Acredito que a aquisição de startups pode ser uma estratégia de rápida aquisição de competências e aceleração das estratégias de digitalização. Existem dezenas de casos de geração de valor desproporcional neste tipo de negócio. Entretanto, este movimento é muito mais complicado do que parece. Já acompanhamos dezenas de processos de fusões e aquisições e percebemos que uma das principais características dos acordos bem-sucedidos é a correta escolha entre a independência e/ou integração dos negócios.

Nos casos em que o interesse é trazer uma competência nova para a empresa, ou um produto que complemente o portfólio atual, faz sentido pensar na integração da startup ao negócio existente. E, acreditem, fazer este movimento não é trivial.

Os principais inimigos são as diferenças culturais entre os negócios, o tamanho desproporcional de um em relação ao outro e o baixo preparo técnico e metodológico da empresa que está adquirindo. O alinhamento de expectativas entre os envolvidos é um dos pontos cruciais. Em diversos casos, faz sentido que os sócios da startup permaneçam na empresa, muitas vezes em posições não relacionadas ao seu negócio.

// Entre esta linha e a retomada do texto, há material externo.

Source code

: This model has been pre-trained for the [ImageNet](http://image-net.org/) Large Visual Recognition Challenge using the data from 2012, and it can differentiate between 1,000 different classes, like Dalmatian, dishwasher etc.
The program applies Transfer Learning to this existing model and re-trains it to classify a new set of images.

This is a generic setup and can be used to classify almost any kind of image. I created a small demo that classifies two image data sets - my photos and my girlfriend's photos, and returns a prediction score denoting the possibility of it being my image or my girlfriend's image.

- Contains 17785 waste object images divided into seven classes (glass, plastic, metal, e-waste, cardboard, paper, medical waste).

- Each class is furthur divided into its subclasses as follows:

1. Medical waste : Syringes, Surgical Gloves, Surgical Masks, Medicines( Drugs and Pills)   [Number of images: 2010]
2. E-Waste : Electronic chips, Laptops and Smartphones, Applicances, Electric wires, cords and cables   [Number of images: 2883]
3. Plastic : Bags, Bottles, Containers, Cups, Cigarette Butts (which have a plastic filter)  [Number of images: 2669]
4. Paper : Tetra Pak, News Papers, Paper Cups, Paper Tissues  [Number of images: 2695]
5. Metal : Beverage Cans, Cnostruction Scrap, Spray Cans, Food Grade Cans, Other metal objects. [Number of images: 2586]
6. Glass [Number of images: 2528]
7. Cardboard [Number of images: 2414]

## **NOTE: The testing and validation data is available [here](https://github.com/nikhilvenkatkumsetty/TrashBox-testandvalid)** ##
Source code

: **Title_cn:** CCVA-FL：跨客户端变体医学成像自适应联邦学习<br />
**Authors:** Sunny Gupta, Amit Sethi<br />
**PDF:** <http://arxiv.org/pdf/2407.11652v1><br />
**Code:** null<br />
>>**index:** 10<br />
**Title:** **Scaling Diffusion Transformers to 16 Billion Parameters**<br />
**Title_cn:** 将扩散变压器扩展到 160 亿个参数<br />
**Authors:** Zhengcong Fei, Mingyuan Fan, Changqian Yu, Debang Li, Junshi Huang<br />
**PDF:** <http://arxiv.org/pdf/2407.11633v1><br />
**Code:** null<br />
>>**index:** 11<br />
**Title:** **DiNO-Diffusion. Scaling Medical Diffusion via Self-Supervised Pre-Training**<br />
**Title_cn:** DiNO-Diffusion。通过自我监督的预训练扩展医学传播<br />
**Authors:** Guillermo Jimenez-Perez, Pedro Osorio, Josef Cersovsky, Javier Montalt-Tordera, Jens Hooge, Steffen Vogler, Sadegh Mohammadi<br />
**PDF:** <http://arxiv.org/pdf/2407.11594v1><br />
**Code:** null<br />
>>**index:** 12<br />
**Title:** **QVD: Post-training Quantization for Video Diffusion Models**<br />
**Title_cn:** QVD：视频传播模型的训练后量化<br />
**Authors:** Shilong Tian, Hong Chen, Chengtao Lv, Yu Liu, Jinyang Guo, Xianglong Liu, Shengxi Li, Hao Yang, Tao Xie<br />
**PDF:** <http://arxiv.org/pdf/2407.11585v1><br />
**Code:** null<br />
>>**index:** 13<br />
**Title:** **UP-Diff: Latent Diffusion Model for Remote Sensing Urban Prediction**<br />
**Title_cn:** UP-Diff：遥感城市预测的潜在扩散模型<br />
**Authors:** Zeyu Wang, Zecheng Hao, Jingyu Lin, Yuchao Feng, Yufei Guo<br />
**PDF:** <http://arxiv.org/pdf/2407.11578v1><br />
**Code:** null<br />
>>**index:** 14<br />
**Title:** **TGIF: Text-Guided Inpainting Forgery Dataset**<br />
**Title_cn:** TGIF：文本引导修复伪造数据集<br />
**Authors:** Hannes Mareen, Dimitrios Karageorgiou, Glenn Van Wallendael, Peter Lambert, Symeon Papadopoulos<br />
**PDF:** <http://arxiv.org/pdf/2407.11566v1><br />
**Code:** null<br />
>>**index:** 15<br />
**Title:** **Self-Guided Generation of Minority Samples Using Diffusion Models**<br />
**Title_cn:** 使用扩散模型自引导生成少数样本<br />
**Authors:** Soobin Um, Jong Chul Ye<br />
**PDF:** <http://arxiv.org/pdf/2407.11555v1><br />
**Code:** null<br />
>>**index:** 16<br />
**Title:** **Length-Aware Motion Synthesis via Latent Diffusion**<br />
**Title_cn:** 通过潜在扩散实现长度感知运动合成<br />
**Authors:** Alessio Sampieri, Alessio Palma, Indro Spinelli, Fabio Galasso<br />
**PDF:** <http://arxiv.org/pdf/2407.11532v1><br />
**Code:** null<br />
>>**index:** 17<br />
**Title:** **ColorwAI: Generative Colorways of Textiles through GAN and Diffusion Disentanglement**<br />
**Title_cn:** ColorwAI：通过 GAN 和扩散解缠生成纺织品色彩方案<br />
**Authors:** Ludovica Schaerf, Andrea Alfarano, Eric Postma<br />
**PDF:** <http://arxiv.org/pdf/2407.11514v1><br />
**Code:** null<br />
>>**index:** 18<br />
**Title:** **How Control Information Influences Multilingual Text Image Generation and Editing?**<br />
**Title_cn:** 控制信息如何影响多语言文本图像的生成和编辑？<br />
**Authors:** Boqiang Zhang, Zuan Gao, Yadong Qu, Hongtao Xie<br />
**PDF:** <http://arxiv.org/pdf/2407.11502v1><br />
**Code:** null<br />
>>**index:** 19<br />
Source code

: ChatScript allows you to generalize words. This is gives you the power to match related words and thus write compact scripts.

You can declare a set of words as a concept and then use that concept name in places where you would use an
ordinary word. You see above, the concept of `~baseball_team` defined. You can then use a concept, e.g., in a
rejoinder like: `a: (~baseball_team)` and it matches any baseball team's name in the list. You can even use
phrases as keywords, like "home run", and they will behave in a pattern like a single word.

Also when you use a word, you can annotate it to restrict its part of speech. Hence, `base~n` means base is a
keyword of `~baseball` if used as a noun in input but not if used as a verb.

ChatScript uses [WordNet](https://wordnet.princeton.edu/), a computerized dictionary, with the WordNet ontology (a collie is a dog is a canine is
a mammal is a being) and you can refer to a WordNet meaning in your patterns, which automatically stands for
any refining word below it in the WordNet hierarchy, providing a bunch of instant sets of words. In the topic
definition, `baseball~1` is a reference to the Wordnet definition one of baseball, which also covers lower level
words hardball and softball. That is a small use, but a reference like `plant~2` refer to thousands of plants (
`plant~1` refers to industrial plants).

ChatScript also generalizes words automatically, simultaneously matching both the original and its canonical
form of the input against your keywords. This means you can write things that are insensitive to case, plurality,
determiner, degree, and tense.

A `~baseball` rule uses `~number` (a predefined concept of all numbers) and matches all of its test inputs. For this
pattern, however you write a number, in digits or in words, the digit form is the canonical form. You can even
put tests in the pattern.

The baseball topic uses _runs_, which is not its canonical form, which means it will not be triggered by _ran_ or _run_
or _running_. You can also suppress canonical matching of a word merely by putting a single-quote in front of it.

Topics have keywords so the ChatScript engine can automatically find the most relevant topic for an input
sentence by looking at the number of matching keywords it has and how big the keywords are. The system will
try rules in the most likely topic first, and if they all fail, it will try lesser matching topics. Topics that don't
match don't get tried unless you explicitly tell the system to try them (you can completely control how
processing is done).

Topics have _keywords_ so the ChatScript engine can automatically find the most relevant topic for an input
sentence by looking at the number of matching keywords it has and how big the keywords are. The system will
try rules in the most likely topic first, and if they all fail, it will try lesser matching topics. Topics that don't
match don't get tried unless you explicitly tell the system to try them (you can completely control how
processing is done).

A compra de startups é apenas um elemento de uma boa estratégia de inovação. Em várias ocasiões, faz sentido a construção das competências dentro de casa. O mercado digital é muito dinâmico e em 2016 um aplicativo chamado Snapchat estava se tornando uma clara ameaça ao Facebook. Com forte apelo ao público jovem, o Snapchat criou uma experiência divertida, onde o conteúdo ficava durante horas disponível aos usuários e depois sumia.

Era uma abordagem bem diferente do resto do mercado. Depois de tentar, sem sucesso, criar opções concorrentes, o Facebook decidiu incluir esta funcionalidade dentro de seus produtos, especialmente o Instagram. Em poucos meses, a funcionalidade tornou-se uma sensação e reduziu consideravelmente a curva de crescimento do rival.

Nos tempos atuais, pensar estrategicamente e velocidade na execução se tornam fundamentais. Fazer boas parcerias e extrair o melhor destas relações é o que vai diferenciar as empresas que se manterão relevantes daquelas que lentamente perderão mercado para a concorrência. No mundo dos negócios, o óbvio só se torna óbvio quando olhamos no retrovisor.